-- What this task involves --
The lines below, from the one holding "[00:01.067]" through the final line, are to be copied exactly, with no other lines and no pictures.

[Stored data entries]
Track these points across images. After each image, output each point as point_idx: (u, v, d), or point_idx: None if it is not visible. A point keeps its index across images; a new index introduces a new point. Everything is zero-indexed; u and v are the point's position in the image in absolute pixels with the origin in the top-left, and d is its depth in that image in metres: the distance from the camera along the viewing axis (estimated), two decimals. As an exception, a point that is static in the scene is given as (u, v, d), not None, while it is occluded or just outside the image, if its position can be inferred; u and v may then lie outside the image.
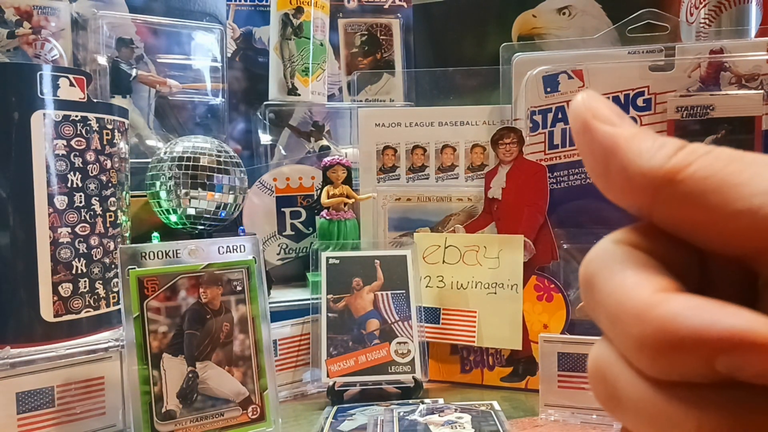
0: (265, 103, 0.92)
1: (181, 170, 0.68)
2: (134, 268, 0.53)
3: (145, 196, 0.73)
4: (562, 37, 0.99)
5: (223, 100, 0.92)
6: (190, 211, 0.69)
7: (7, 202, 0.56)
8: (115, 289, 0.63)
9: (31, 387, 0.51)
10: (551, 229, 0.70)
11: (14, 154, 0.56)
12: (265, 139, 0.93)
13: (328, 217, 0.76)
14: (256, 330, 0.57)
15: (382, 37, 1.03)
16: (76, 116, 0.59)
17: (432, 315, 0.71)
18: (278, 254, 0.85)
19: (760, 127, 0.66)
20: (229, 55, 0.96)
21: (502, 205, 0.72)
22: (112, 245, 0.63)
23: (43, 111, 0.57)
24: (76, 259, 0.59)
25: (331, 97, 0.99)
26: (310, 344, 0.68)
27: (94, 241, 0.61)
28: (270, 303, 0.61)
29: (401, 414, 0.57)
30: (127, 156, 0.67)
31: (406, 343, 0.65)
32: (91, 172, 0.61)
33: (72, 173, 0.59)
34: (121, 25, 0.86)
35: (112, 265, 0.63)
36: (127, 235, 0.67)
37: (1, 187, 0.56)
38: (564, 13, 1.00)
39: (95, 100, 0.63)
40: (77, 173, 0.59)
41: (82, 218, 0.60)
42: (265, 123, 0.93)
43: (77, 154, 0.59)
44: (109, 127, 0.62)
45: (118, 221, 0.64)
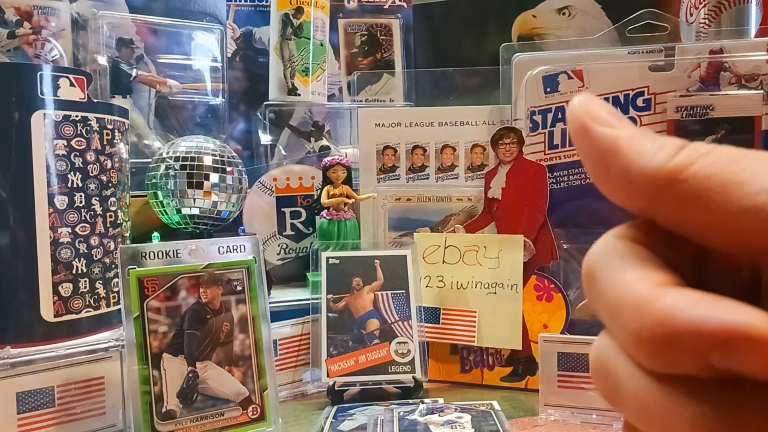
0: (265, 103, 0.92)
1: (181, 170, 0.68)
2: (134, 268, 0.53)
3: (145, 196, 0.73)
4: (562, 37, 0.99)
5: (223, 100, 0.92)
6: (191, 211, 0.69)
7: (7, 202, 0.56)
8: (116, 289, 0.63)
9: (31, 387, 0.51)
10: (551, 229, 0.70)
11: (14, 154, 0.56)
12: (265, 139, 0.93)
13: (328, 217, 0.76)
14: (256, 330, 0.57)
15: (382, 37, 1.03)
16: (77, 116, 0.59)
17: (432, 315, 0.71)
18: (278, 254, 0.85)
19: (760, 127, 0.66)
20: (229, 55, 0.96)
21: (502, 205, 0.72)
22: (113, 245, 0.63)
23: (44, 111, 0.57)
24: (77, 259, 0.59)
25: (331, 97, 0.99)
26: (310, 344, 0.68)
27: (95, 241, 0.61)
28: (270, 303, 0.61)
29: (401, 414, 0.57)
30: (127, 156, 0.67)
31: (406, 343, 0.66)
32: (92, 172, 0.61)
33: (72, 173, 0.59)
34: (121, 25, 0.86)
35: (113, 265, 0.63)
36: (127, 235, 0.67)
37: (1, 187, 0.56)
38: (564, 14, 1.00)
39: (95, 100, 0.63)
40: (77, 173, 0.59)
41: (83, 218, 0.60)
42: (265, 123, 0.93)
43: (77, 154, 0.59)
44: (109, 127, 0.62)
45: (119, 221, 0.64)
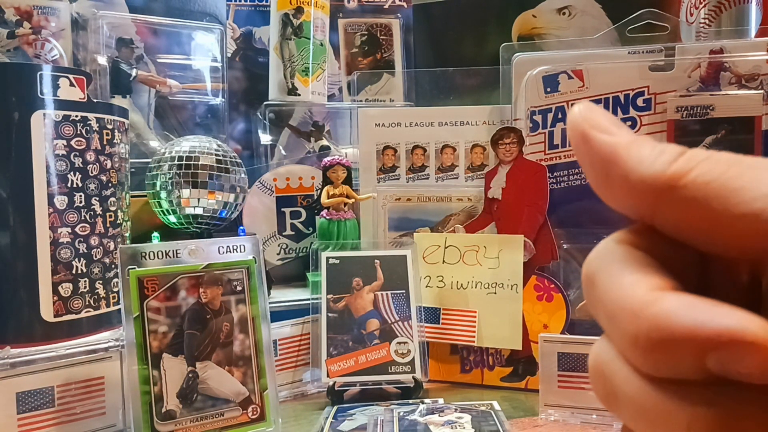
0: (265, 103, 0.92)
1: (181, 170, 0.68)
2: (134, 268, 0.53)
3: (145, 196, 0.73)
4: (562, 37, 0.99)
5: (223, 100, 0.92)
6: (190, 211, 0.69)
7: (7, 202, 0.56)
8: (115, 289, 0.63)
9: (31, 387, 0.51)
10: (551, 229, 0.70)
11: (14, 154, 0.56)
12: (265, 139, 0.93)
13: (328, 217, 0.76)
14: (256, 330, 0.57)
15: (382, 37, 1.03)
16: (76, 116, 0.59)
17: (432, 315, 0.71)
18: (278, 254, 0.85)
19: (760, 127, 0.66)
20: (229, 55, 0.96)
21: (502, 205, 0.72)
22: (112, 245, 0.63)
23: (43, 111, 0.57)
24: (76, 259, 0.59)
25: (331, 97, 0.99)
26: (310, 344, 0.68)
27: (94, 241, 0.61)
28: (270, 303, 0.61)
29: (401, 414, 0.57)
30: (127, 156, 0.67)
31: (406, 343, 0.66)
32: (91, 172, 0.61)
33: (72, 173, 0.59)
34: (121, 25, 0.86)
35: (112, 265, 0.63)
36: (127, 235, 0.67)
37: (1, 187, 0.56)
38: (564, 13, 1.00)
39: (95, 100, 0.63)
40: (77, 173, 0.59)
41: (82, 218, 0.60)
42: (265, 123, 0.93)
43: (77, 154, 0.59)
44: (109, 127, 0.62)
45: (118, 221, 0.64)
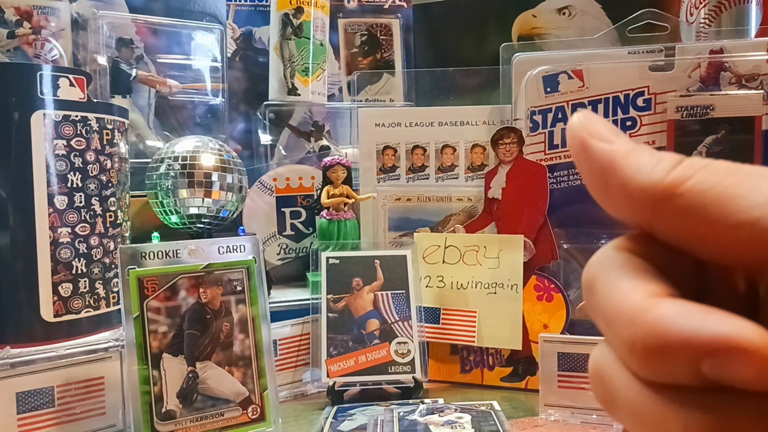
0: (265, 103, 0.92)
1: (181, 170, 0.68)
2: (134, 268, 0.53)
3: (145, 196, 0.73)
4: (562, 37, 0.99)
5: (223, 100, 0.92)
6: (190, 211, 0.69)
7: (7, 202, 0.56)
8: (115, 289, 0.63)
9: (31, 387, 0.51)
10: (551, 229, 0.70)
11: (14, 154, 0.56)
12: (265, 139, 0.93)
13: (328, 217, 0.76)
14: (256, 330, 0.57)
15: (382, 37, 1.03)
16: (76, 116, 0.59)
17: (432, 315, 0.71)
18: (278, 254, 0.85)
19: (760, 127, 0.66)
20: (229, 55, 0.96)
21: (502, 205, 0.72)
22: (112, 245, 0.63)
23: (43, 111, 0.57)
24: (76, 259, 0.59)
25: (331, 97, 0.99)
26: (310, 344, 0.68)
27: (94, 241, 0.61)
28: (270, 303, 0.61)
29: (401, 414, 0.57)
30: (127, 156, 0.67)
31: (406, 343, 0.65)
32: (91, 172, 0.61)
33: (72, 173, 0.59)
34: (121, 25, 0.86)
35: (112, 265, 0.63)
36: (127, 235, 0.67)
37: (1, 187, 0.56)
38: (564, 13, 1.00)
39: (95, 100, 0.63)
40: (77, 173, 0.59)
41: (82, 218, 0.60)
42: (265, 123, 0.93)
43: (77, 154, 0.59)
44: (109, 127, 0.62)
45: (118, 221, 0.64)
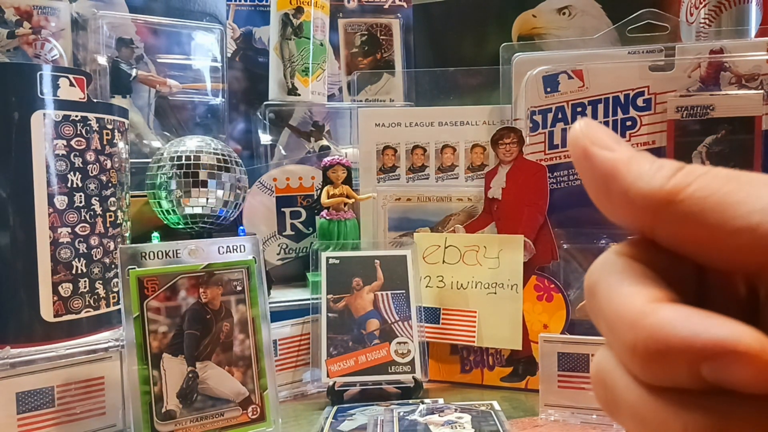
0: (265, 103, 0.92)
1: (181, 170, 0.68)
2: (134, 268, 0.53)
3: (145, 196, 0.73)
4: (562, 37, 0.99)
5: (223, 100, 0.92)
6: (190, 210, 0.69)
7: (7, 202, 0.56)
8: (115, 289, 0.63)
9: (31, 387, 0.51)
10: (551, 229, 0.70)
11: (14, 154, 0.56)
12: (265, 139, 0.93)
13: (328, 217, 0.76)
14: (256, 330, 0.57)
15: (382, 37, 1.03)
16: (76, 116, 0.59)
17: (432, 315, 0.71)
18: (278, 254, 0.85)
19: (760, 127, 0.66)
20: (229, 55, 0.96)
21: (502, 205, 0.72)
22: (112, 245, 0.63)
23: (43, 111, 0.57)
24: (76, 259, 0.59)
25: (331, 97, 0.99)
26: (310, 344, 0.68)
27: (94, 241, 0.61)
28: (270, 303, 0.61)
29: (401, 414, 0.57)
30: (127, 156, 0.67)
31: (406, 343, 0.65)
32: (91, 172, 0.61)
33: (72, 173, 0.59)
34: (121, 25, 0.86)
35: (112, 265, 0.63)
36: (127, 235, 0.67)
37: (1, 187, 0.56)
38: (564, 13, 1.00)
39: (95, 100, 0.63)
40: (77, 173, 0.59)
41: (82, 218, 0.60)
42: (265, 123, 0.93)
43: (77, 154, 0.59)
44: (109, 127, 0.62)
45: (118, 221, 0.64)
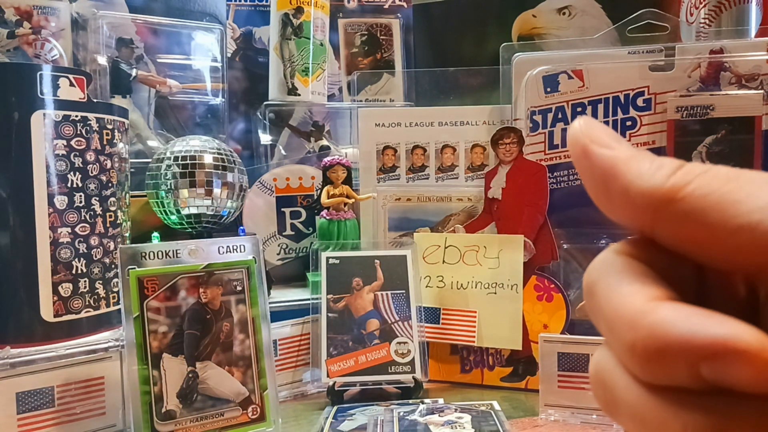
0: (265, 103, 0.92)
1: (181, 170, 0.68)
2: (134, 268, 0.53)
3: (145, 196, 0.73)
4: (562, 37, 0.99)
5: (223, 100, 0.92)
6: (190, 211, 0.69)
7: (7, 202, 0.56)
8: (115, 289, 0.63)
9: (31, 387, 0.51)
10: (551, 229, 0.70)
11: (14, 154, 0.56)
12: (265, 139, 0.93)
13: (328, 217, 0.76)
14: (256, 330, 0.57)
15: (382, 37, 1.03)
16: (76, 116, 0.59)
17: (432, 315, 0.71)
18: (278, 254, 0.85)
19: (760, 127, 0.66)
20: (229, 55, 0.96)
21: (502, 205, 0.72)
22: (112, 245, 0.63)
23: (43, 111, 0.57)
24: (76, 259, 0.59)
25: (331, 97, 0.99)
26: (310, 344, 0.68)
27: (94, 241, 0.61)
28: (270, 303, 0.61)
29: (401, 414, 0.57)
30: (127, 156, 0.67)
31: (406, 343, 0.65)
32: (91, 172, 0.61)
33: (72, 173, 0.59)
34: (121, 25, 0.86)
35: (112, 265, 0.63)
36: (127, 235, 0.67)
37: (1, 187, 0.56)
38: (564, 13, 1.00)
39: (95, 100, 0.63)
40: (77, 173, 0.59)
41: (82, 218, 0.60)
42: (265, 123, 0.93)
43: (77, 154, 0.59)
44: (109, 127, 0.62)
45: (118, 221, 0.64)
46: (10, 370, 0.51)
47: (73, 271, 0.59)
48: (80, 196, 0.60)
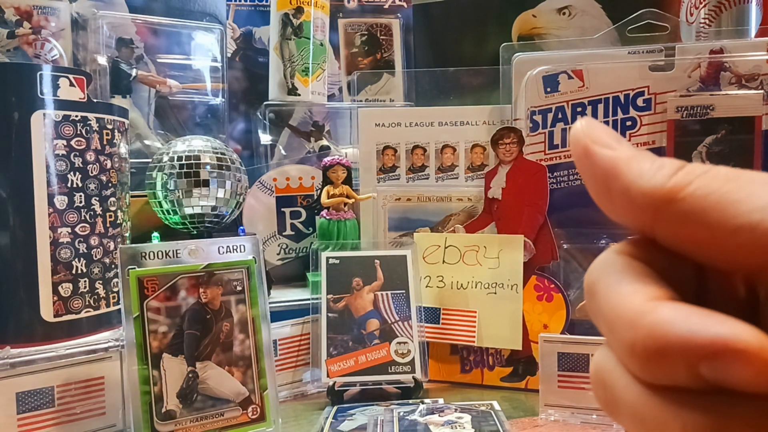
0: (265, 103, 0.92)
1: (181, 170, 0.68)
2: (134, 268, 0.53)
3: (145, 196, 0.73)
4: (562, 37, 0.99)
5: (223, 100, 0.92)
6: (190, 211, 0.69)
7: (7, 202, 0.56)
8: (115, 289, 0.63)
9: (31, 387, 0.51)
10: (551, 229, 0.70)
11: (14, 154, 0.56)
12: (265, 139, 0.93)
13: (328, 217, 0.76)
14: (257, 330, 0.57)
15: (382, 37, 1.03)
16: (76, 116, 0.59)
17: (432, 315, 0.71)
18: (278, 254, 0.85)
19: (760, 127, 0.66)
20: (229, 55, 0.96)
21: (502, 205, 0.72)
22: (112, 245, 0.63)
23: (43, 111, 0.57)
24: (76, 259, 0.59)
25: (331, 97, 0.99)
26: (310, 344, 0.68)
27: (94, 241, 0.61)
28: (270, 303, 0.61)
29: (401, 414, 0.57)
30: (127, 156, 0.67)
31: (406, 343, 0.65)
32: (91, 172, 0.61)
33: (72, 173, 0.59)
34: (121, 25, 0.86)
35: (112, 265, 0.63)
36: (127, 235, 0.67)
37: (1, 187, 0.56)
38: (564, 13, 1.00)
39: (95, 100, 0.63)
40: (77, 173, 0.59)
41: (82, 218, 0.60)
42: (265, 123, 0.93)
43: (77, 154, 0.59)
44: (109, 127, 0.62)
45: (118, 221, 0.64)
46: (10, 370, 0.51)
47: (73, 271, 0.59)
48: (80, 196, 0.60)
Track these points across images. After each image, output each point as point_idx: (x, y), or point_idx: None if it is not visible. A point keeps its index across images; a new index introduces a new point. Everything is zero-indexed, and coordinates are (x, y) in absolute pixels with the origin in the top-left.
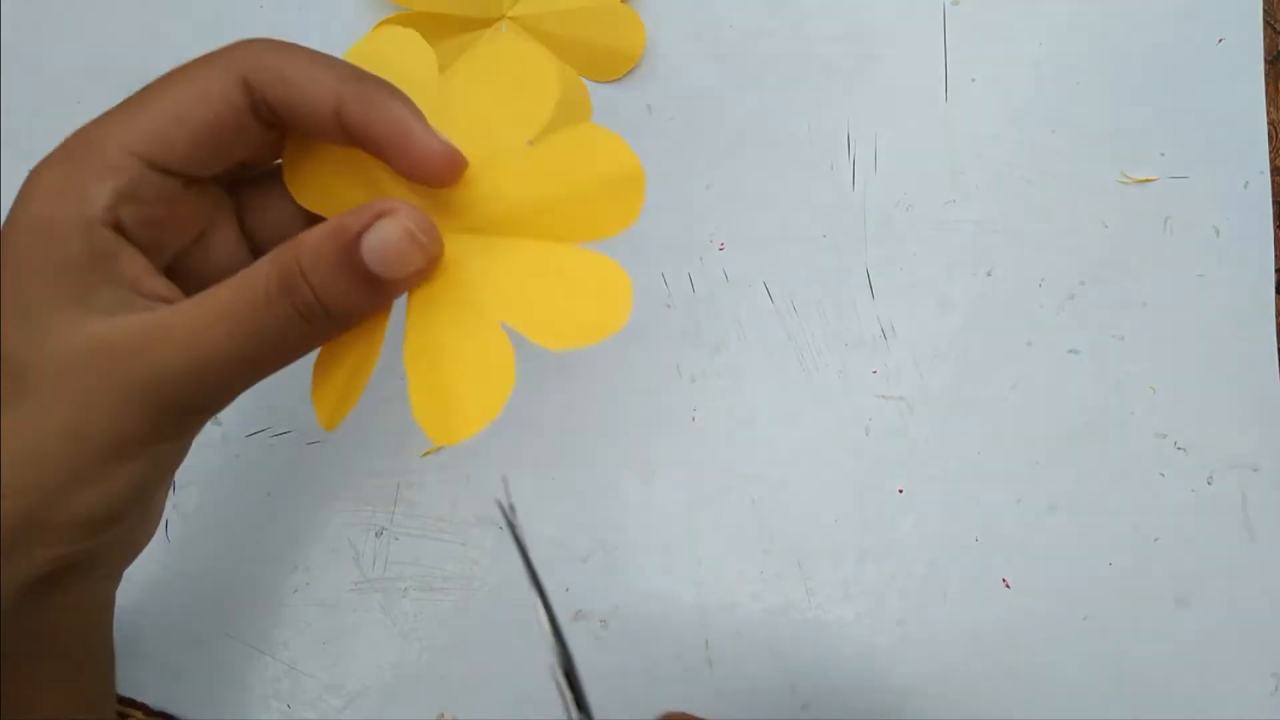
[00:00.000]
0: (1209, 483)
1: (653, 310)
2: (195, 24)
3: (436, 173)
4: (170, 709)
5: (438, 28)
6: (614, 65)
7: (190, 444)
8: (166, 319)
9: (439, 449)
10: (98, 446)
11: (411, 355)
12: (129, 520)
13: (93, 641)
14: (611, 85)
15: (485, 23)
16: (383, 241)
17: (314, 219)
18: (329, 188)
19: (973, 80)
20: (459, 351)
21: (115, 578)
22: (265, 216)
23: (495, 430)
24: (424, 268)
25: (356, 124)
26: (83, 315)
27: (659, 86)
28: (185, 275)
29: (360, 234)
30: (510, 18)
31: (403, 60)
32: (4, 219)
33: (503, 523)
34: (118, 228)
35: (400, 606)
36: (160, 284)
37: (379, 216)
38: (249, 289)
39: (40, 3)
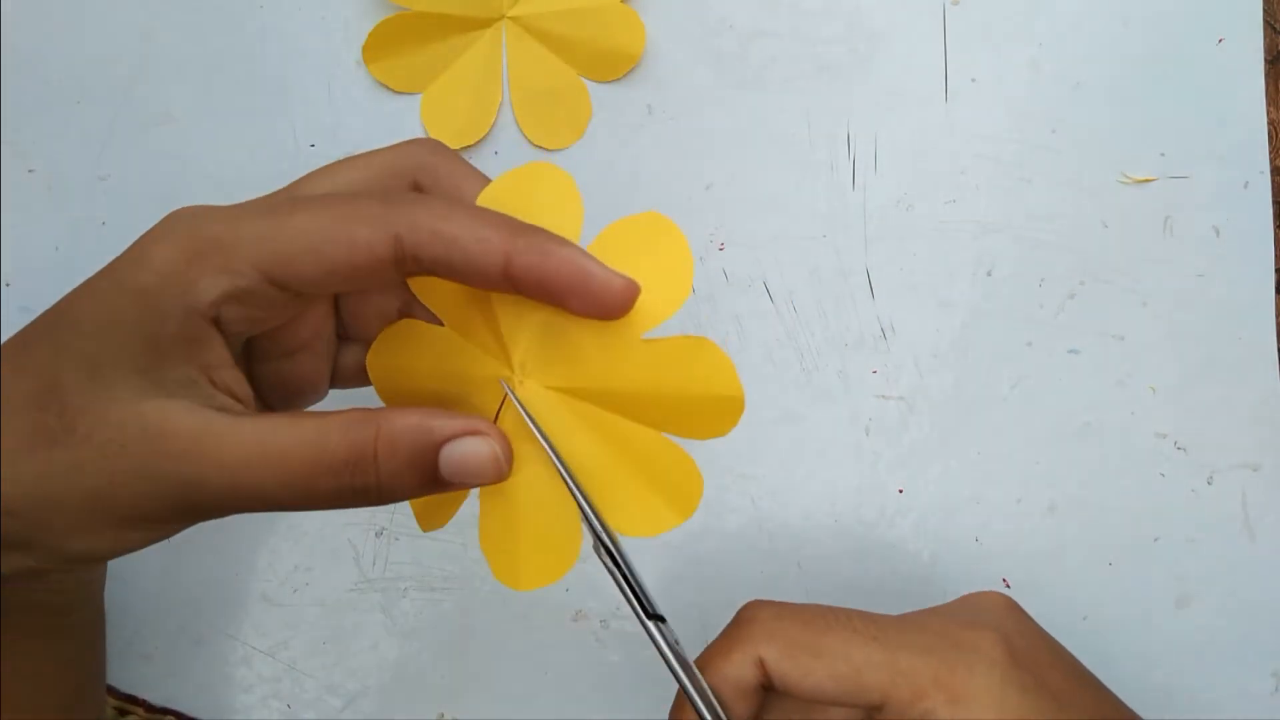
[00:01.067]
0: (1209, 483)
1: None
2: (195, 24)
3: (619, 306)
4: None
5: (438, 27)
6: (614, 65)
7: None
8: (223, 434)
9: None
10: (115, 516)
11: (488, 489)
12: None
13: (72, 620)
14: (611, 85)
15: (485, 23)
16: (466, 456)
17: (406, 311)
18: (447, 296)
19: (973, 80)
20: (534, 504)
21: (83, 575)
22: (361, 305)
23: None
24: (489, 484)
25: (529, 274)
26: (147, 390)
27: (659, 86)
28: (265, 343)
29: (444, 442)
30: (510, 18)
31: (550, 204)
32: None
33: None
34: (216, 321)
35: (400, 606)
36: (233, 378)
37: (470, 434)
38: (315, 450)
39: (40, 3)
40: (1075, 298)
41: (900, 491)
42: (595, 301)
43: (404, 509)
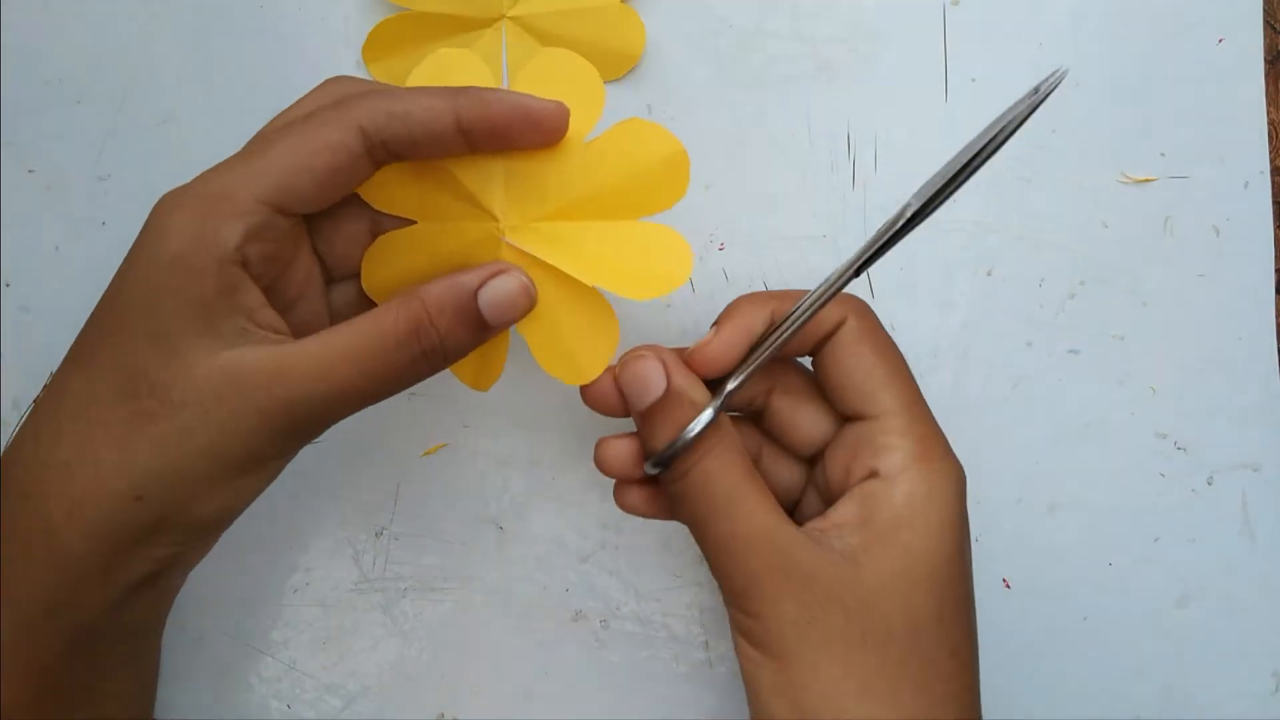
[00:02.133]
0: (1209, 483)
1: (653, 310)
2: (195, 23)
3: (557, 126)
4: (170, 709)
5: (438, 27)
6: (614, 65)
7: None
8: (297, 353)
9: (439, 448)
10: (232, 464)
11: (522, 324)
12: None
13: (154, 634)
14: (611, 85)
15: (485, 23)
16: (500, 293)
17: (376, 230)
18: (413, 195)
19: (973, 80)
20: (565, 312)
21: (187, 573)
22: (335, 238)
23: (495, 429)
24: (525, 314)
25: (479, 122)
26: (215, 345)
27: (659, 86)
28: (273, 297)
29: (478, 288)
30: (510, 18)
31: (466, 74)
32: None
33: None
34: (243, 264)
35: (400, 606)
36: (271, 316)
37: (496, 275)
38: (378, 332)
39: (40, 3)
40: (1075, 298)
41: None
42: (538, 128)
43: (404, 509)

-- Task result --
[00:01.067]
0: (1209, 483)
1: None
2: (195, 24)
3: (619, 306)
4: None
5: (438, 27)
6: (614, 65)
7: None
8: (223, 434)
9: None
10: (115, 516)
11: (488, 489)
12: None
13: (72, 620)
14: (611, 85)
15: (485, 23)
16: (466, 456)
17: (406, 311)
18: (447, 296)
19: (973, 80)
20: (534, 504)
21: (83, 575)
22: (361, 305)
23: None
24: (489, 484)
25: (529, 274)
26: (147, 390)
27: (659, 86)
28: (265, 343)
29: (444, 442)
30: (510, 18)
31: (550, 204)
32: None
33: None
34: (216, 321)
35: (400, 606)
36: (233, 378)
37: (470, 434)
38: (315, 450)
39: (40, 3)
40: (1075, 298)
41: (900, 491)
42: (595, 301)
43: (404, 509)
[00:02.133]
0: (1209, 483)
1: (653, 310)
2: (195, 23)
3: (557, 126)
4: (170, 709)
5: (438, 27)
6: (614, 65)
7: None
8: (297, 353)
9: (439, 448)
10: (232, 464)
11: (522, 324)
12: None
13: (154, 634)
14: (611, 85)
15: (485, 23)
16: (500, 293)
17: (376, 230)
18: (413, 195)
19: (973, 80)
20: (565, 312)
21: (187, 573)
22: (335, 238)
23: (495, 429)
24: (525, 314)
25: (479, 122)
26: (215, 345)
27: (659, 86)
28: (273, 297)
29: (478, 288)
30: (510, 18)
31: (466, 74)
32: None
33: None
34: (243, 264)
35: (400, 606)
36: (271, 316)
37: (496, 275)
38: (378, 332)
39: (40, 3)
40: (1075, 298)
41: None
42: (538, 128)
43: (404, 509)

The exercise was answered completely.